Extracted material Start Marker

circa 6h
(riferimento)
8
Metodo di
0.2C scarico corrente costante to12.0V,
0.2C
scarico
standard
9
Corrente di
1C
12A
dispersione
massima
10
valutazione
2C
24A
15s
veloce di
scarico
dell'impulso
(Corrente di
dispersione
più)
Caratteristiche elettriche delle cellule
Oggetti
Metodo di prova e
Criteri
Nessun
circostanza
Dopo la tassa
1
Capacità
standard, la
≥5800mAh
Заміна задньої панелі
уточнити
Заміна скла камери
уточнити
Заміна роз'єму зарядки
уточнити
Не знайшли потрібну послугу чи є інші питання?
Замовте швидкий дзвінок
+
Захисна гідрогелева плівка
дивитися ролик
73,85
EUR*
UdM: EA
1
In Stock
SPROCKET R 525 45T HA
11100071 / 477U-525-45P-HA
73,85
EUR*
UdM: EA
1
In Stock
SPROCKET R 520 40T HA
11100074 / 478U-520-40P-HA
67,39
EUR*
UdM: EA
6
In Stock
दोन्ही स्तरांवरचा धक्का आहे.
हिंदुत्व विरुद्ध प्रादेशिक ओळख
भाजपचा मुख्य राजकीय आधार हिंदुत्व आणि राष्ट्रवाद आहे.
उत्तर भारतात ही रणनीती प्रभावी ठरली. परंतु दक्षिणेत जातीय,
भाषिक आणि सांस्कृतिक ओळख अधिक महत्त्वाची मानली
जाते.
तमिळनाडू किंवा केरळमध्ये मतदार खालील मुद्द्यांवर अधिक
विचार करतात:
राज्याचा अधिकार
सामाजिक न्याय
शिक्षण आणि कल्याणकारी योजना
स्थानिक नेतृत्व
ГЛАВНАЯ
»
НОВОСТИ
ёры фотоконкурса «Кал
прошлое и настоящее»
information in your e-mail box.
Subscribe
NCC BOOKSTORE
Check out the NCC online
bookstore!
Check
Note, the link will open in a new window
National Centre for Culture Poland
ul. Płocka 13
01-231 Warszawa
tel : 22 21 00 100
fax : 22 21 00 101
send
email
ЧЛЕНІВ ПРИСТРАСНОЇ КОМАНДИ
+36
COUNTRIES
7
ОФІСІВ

Extracted material End Marker

Task prompt
Among the records above, a stretch begins at the line containing "Заміна роз'єму зарядки" and ends at the line containing "दोन्ही स्तरांवरचा धक्का आहे.". Restate that stretch word for word, and nothing else.

Problem solution
Заміна роз'єму зарядки
уточнити
Не знайшли потрібну послугу чи є інші питання?
Замовте швидкий дзвінок
+
Захисна гідрогелева плівка
дивитися ролик
73,85
EUR*
UdM: EA
1
In Stock
SPROCKET R 525 45T HA
11100071 / 477U-525-45P-HA
73,85
EUR*
UdM: EA
1
In Stock
SPROCKET R 520 40T HA
11100074 / 478U-520-40P-HA
67,39
EUR*
UdM: EA
6
In Stock
दोन्ही स्तरांवरचा धक्का आहे.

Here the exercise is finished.